[Collected data]
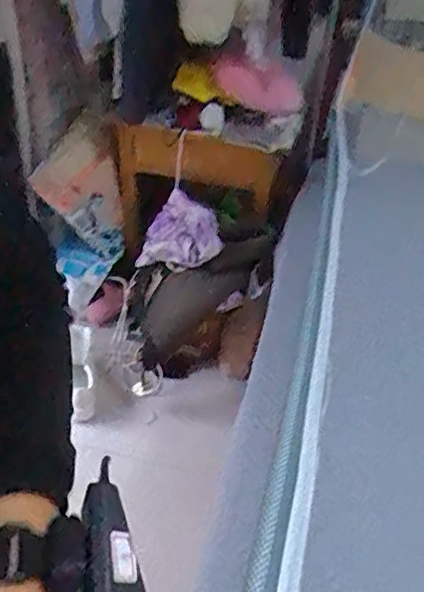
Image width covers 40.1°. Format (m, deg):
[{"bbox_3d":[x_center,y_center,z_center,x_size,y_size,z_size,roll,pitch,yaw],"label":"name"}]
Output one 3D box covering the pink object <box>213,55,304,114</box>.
[{"bbox_3d":[0.136,-0.615,1.690,0.273,0.117,0.076,25,41,27],"label":"pink object"}]

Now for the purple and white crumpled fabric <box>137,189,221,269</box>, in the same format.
[{"bbox_3d":[-0.081,-0.180,1.802,0.249,0.241,0.090,21,2,26],"label":"purple and white crumpled fabric"}]

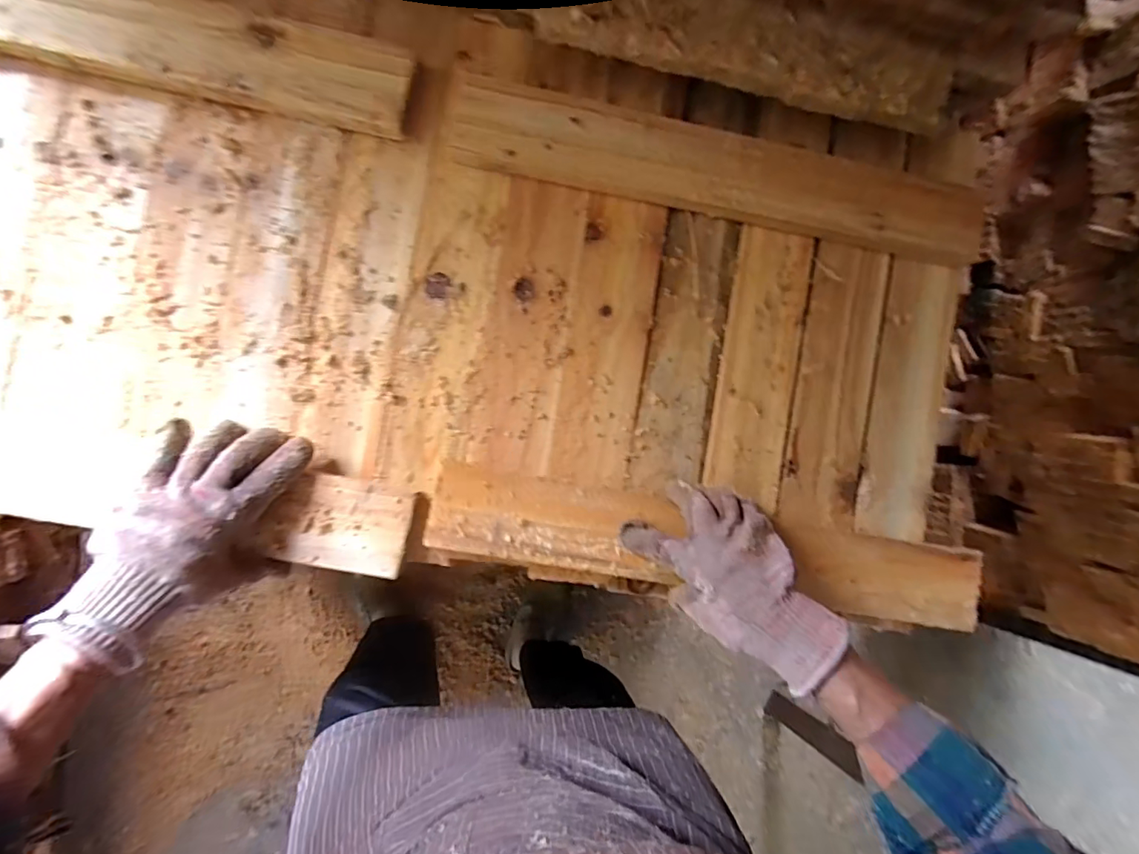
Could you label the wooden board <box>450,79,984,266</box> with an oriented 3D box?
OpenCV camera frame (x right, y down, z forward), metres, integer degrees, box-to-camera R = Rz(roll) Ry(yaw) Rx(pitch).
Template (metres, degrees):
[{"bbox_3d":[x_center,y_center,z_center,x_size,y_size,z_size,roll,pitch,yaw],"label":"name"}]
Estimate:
[{"bbox_3d":[0.141,-0.230,0.447,0.477,0.027,0.070,9,95,-5],"label":"wooden board"}]

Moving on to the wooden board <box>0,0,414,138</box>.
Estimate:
[{"bbox_3d":[-0.359,-0.324,0.403,0.452,0.025,0.087,10,86,-6],"label":"wooden board"}]

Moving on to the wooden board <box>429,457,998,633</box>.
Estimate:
[{"bbox_3d":[0.130,0.108,0.442,0.493,0.027,0.073,10,86,-7],"label":"wooden board"}]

*How to complete this task:* Copy each line of the entries in which the string "Moving" is found.

*Exercise solution:*
Moving on to the wooden board <box>0,0,414,138</box>.
Moving on to the wooden board <box>429,457,998,633</box>.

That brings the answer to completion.